All participants also underwent anthropometric measurements by trained research nurses, including height, body weight, and abdominal circumferences. Body mass index (BMI) was calculated as weight (kg) divided by height squared (m²). When measuring blood pressure, participants were seated quietly for at least 5 min in a chair with the arm supported at heart level. An appropriate-sized cuff was applied to ensure accuracy. The systolic (SBP) and diastolic blood pressure (DBP) values of two measurements were recorded.²⁵ For skeletal muscle mass measurement, a whole body dual-energy X-ray absorptiometry (DXA) scan was performed for each participant to measure lean body mass (LBM) using a Lunar Prodigy instrument (GE Healthcare, Madison, WI). Appendicular skeletal muscle mass (ASM) was defined as the sum of the lean body mass of four limbs and was adjusted by square of height, and ASM/height² (ASM/ht², kg/m²) was used for further analysis.²⁶

Cardiometabolic risk and hormone profile

The venipuncture was done after a 10-hr overnight fast for all study subjects. Serum concentrations of glucose (mg/dL), total cholesterol (TC; mg/dL), triglycerides (TGs; mg/dL), low-density lipoprotein cholesterol (LDL-C; mg/dL), high-density lipoprotein cholesterol (HDL-C; mg/dL), uric acid (mg/dL), creatinine (mg/dL), and high-sensitivity C-reactive protein (hsCRP; mg/dL) were measured by using an automatic analyzer (ADVIA 1800, Siemens, Malvern, PA). Whole-blood glycated hemoglobin A1c (HbA1c) was measured by the enzymatic method using the Tosoh G8 HPLC Analyzer (Tosoh Bioscience, Inc., San Francisco, CA). The serum level of insulin (μIU/mL) was measured by the chemiluminescence immunoassay analyzer (ADVIA Centaur, Siemens, Malvern, PA). Homeostatic model assessment of insulin resistance (HOMA-IR) was calculated as [glucose (mg/dL) × insulin (uIU/mL)]/405.

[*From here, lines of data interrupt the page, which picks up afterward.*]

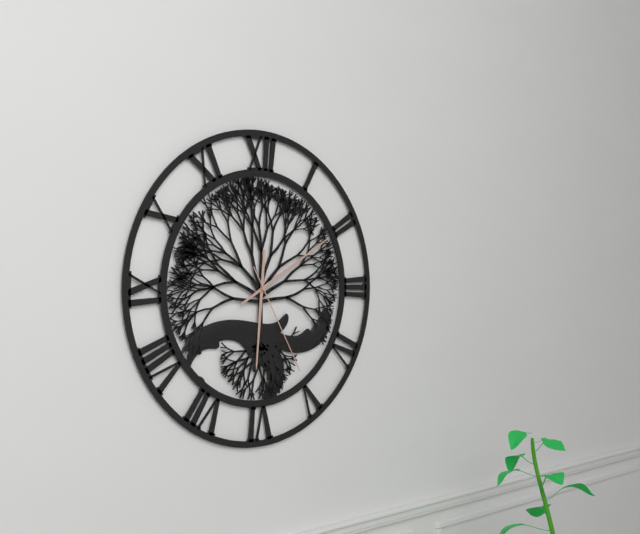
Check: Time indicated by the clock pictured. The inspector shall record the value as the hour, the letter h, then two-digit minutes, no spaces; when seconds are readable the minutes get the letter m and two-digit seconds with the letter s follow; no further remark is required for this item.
6h10m25s
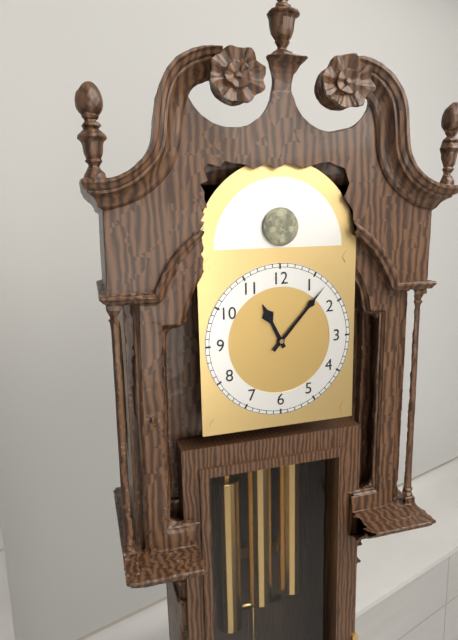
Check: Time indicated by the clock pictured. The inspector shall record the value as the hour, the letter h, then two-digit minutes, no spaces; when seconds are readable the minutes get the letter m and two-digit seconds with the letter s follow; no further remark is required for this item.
11h07
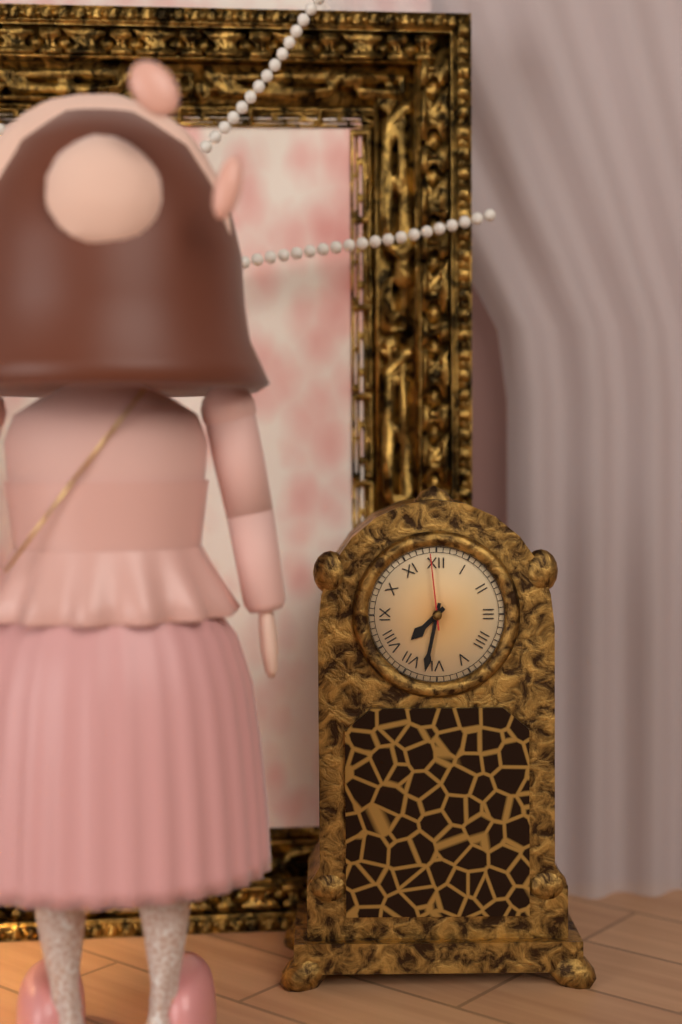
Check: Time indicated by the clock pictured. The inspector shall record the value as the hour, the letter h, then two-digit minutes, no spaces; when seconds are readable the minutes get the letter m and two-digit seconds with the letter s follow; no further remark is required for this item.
7h32m59s
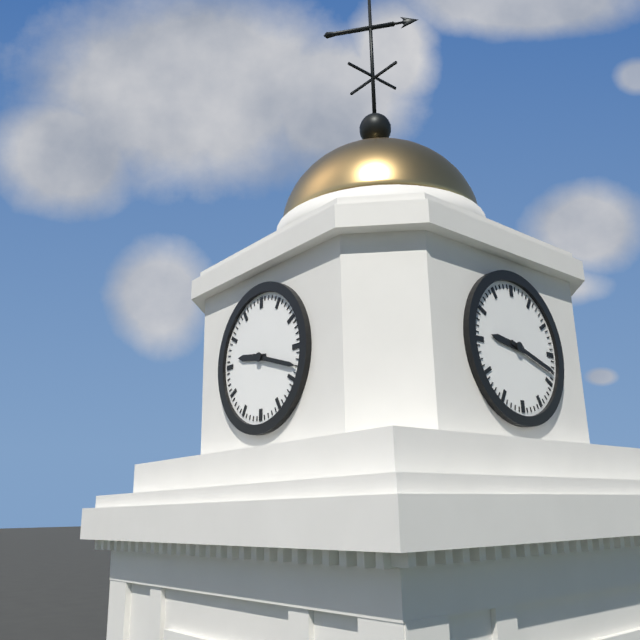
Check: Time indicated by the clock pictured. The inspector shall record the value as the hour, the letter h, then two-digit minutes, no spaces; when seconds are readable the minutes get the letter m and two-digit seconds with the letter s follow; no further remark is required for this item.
9h18
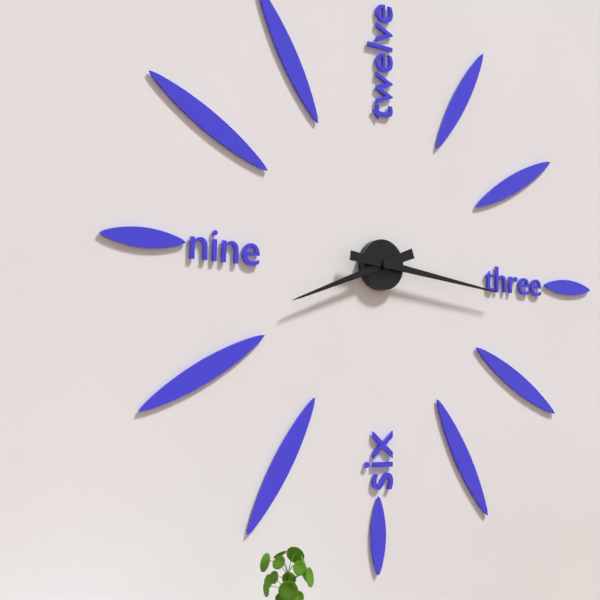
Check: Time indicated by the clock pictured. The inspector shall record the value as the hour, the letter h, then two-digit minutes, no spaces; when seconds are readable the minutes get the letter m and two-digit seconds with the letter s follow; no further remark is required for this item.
8h16
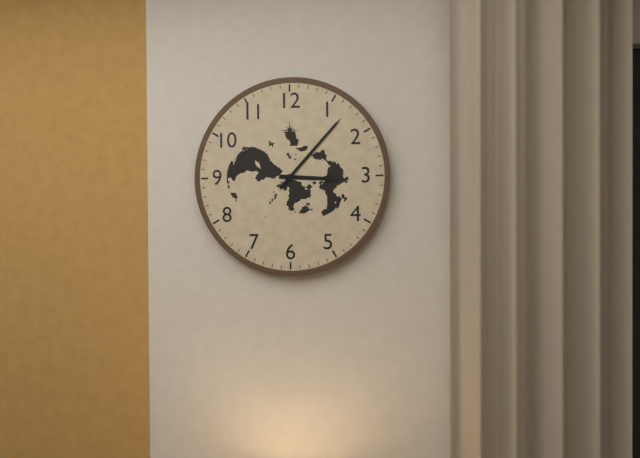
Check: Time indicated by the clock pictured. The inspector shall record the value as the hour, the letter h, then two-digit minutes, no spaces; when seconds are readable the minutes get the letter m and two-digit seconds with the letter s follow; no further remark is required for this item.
3h07
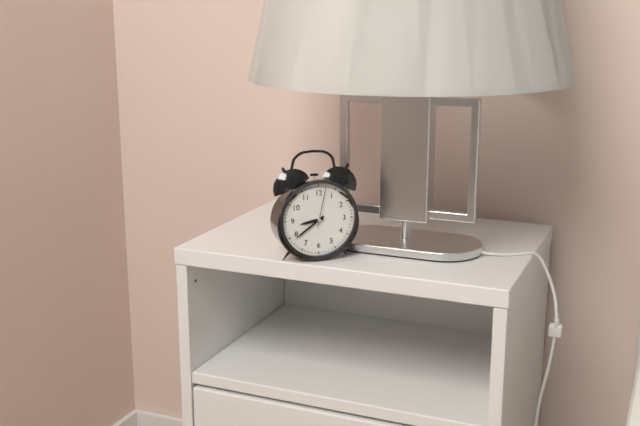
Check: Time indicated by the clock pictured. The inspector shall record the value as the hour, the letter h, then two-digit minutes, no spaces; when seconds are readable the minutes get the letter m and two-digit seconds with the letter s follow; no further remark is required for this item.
8h39
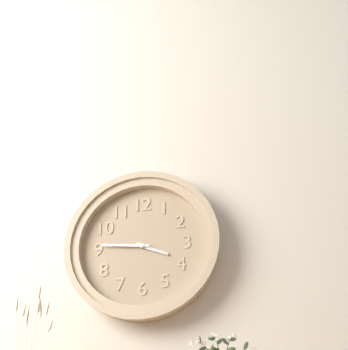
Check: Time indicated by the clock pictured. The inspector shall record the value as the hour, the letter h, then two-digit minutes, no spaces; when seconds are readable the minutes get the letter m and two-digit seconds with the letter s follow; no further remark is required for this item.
3h46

Abnormality of cardiometabolic profiles were defined as follows: (1) High blood pressure, with SBP ≥140 mmHg or DBP ≥90 mmHg, (2) high TC, with TC ≥160 mg/dL, (3) low HDL-C, with serum HDL-C <40 mg/dL in men or <50 mg/dL in women, (4) high TGs, with serum TGs level ≥150 mg/dL, (5) high LDL-C, with serum LDL-C level ≥130 mg/dL, and (6) abdominal obesity, with abdominal circumference ≥90 cm in men and ≥80 cm in women. The serum levels of total testosterone (ng/dL) were measured using a chemiluminescence immunoassay analyzer (ADVIA Centaur, Siemens). Dehydroepiandrosterone sulfate (DHEA-S, μg/dL) and sex hormone-binding globulin (SHBG; nM/L) were measured by using electrochemiluminometry (Roche Elecsys e411; Roche, Indianapolis, MI). The free androgen index (FAI) was defined as total testosterone (nM/L)/SHBG (nM/L). Insulin-like growth factor-1 (IGF-1; ng/mL) was measured by chemiluminescence immunoassay analyzer (DPC Immulite 2000, SIEMENS, Malvern, PA).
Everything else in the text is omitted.